Philosophy is traditionally defined as the reasoned pursuit of wisdom. It accomplishes this task by asking “big” questions; for example: What makes something “real,” “true,” or “good”? Is there something more to being a human than can be seen or known about the material body; and, if so, what? Do human beings have free will, or are they entirely determined by some other power or force? Does life have a meaning; and, if so, how could you know it? etc.
Consistent with the mission of the college, the goal of the Department of Philosophy is to invite students to critically engage these questions through a variety of philosophical perspectives, thinkers, and ideas all drawn from the global history of philosophy. By rigorously studying core texts and developing key analytical skills we empower our students to actively question their lives, their communities, as well as their time and place in history so that they can develop a deeper understanding of the complex nature of existence, a richer sense of how they can know that nature, and a more acute appreciation for how that knowledge can be used to create a more just and humane world.

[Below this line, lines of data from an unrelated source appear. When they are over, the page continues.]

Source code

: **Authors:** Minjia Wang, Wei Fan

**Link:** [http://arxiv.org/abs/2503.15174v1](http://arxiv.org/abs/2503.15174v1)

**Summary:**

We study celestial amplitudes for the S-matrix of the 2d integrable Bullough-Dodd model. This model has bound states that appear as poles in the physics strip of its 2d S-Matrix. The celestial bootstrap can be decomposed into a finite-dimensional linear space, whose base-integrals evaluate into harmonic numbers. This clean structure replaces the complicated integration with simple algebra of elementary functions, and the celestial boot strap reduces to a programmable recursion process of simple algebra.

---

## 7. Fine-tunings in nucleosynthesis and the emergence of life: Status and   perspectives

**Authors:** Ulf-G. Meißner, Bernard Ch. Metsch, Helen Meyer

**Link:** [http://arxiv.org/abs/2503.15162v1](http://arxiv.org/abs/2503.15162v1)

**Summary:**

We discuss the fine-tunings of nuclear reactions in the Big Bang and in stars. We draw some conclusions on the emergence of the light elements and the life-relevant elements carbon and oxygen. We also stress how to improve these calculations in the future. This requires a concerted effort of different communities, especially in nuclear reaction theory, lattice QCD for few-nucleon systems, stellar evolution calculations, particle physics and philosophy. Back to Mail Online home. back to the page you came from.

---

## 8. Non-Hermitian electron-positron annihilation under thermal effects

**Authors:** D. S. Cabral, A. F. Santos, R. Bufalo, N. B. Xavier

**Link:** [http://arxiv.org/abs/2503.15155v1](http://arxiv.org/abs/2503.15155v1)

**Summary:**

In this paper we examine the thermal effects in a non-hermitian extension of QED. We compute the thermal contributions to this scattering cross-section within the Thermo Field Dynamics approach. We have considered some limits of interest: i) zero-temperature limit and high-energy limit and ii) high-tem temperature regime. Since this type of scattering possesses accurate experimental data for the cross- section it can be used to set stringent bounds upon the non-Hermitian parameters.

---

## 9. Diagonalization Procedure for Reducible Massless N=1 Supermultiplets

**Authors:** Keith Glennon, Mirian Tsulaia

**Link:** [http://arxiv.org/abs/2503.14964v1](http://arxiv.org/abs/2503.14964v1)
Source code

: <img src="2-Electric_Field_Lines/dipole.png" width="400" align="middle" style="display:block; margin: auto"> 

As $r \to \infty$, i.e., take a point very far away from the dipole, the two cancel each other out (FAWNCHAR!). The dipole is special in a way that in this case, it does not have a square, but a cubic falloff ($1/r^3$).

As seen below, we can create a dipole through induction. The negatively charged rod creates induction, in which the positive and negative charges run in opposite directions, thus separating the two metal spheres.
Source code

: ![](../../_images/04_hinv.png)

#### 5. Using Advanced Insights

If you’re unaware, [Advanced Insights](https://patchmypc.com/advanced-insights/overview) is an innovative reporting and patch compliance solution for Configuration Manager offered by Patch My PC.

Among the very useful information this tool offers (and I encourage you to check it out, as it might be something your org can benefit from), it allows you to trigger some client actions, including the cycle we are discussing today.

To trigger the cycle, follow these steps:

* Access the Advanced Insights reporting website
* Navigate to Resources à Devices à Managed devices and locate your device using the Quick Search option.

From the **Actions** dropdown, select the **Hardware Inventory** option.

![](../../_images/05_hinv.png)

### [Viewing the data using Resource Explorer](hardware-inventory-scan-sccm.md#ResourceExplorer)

Philosophy courses invite students into the study of these “big questions” by introducing them to the major positions which constitute the global history of philosophy and by creating a safe space where these questions and ideas can be discussed openly and reasonably. In this way the Department of Philosophy encourages students to relate this reasoned pursuit of wisdom to their personal lives, professional commitments, and community responsibilities. To this end, the department offers courses which are designed to welcome every student into the study of philosophy, whether or not they are interested in pursuing a major or minor in the discipline.